#### [Required action]
The result should consist solely of the line containing "[25,166,61,177] within ->" and the lines that follow it below, each reproduced exactly, the last line included.
(Exercise inputs begins)
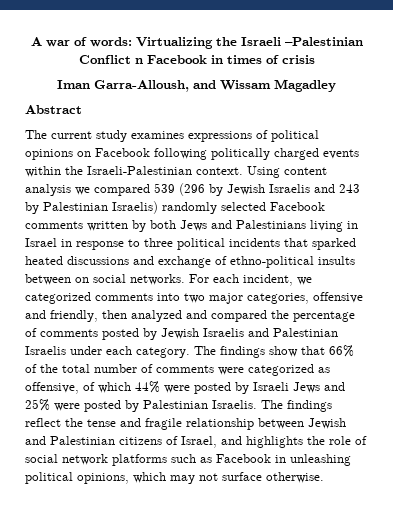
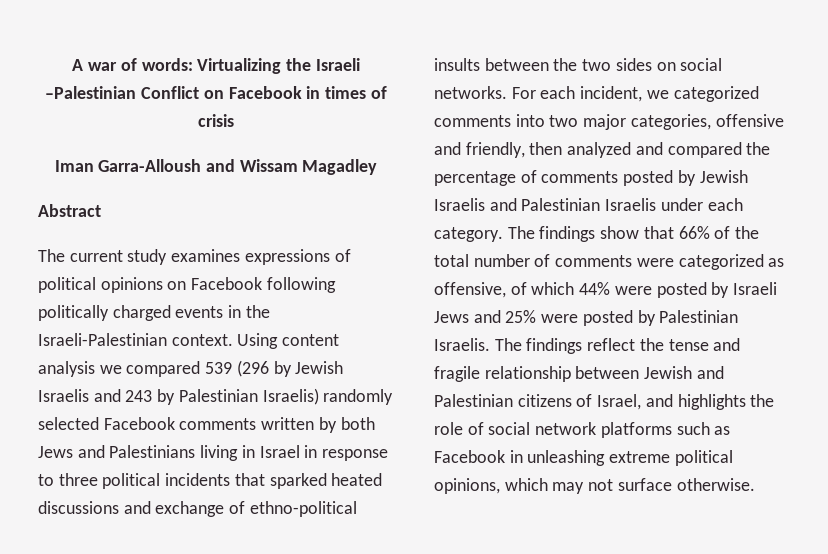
[134,58,143,64] n -> [203,90,224,99] on
[94,80,189,92] Garra-Alloush, -> [98,159,202,172] Garra-Alloush
[25,166,61,177] within -> [228,305,242,318] in
(71, 279) none -> [553,58,652,71] the two sides
(351, 460) none -> [609,451,671,463] extreme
(Exercise inputs ends)
#### [Solved problem]
[25,166,61,177] within -> [228,305,242,318] in
(71, 279) none -> [553,58,652,71] the two sides
(351, 460) none -> [609,451,671,463] extreme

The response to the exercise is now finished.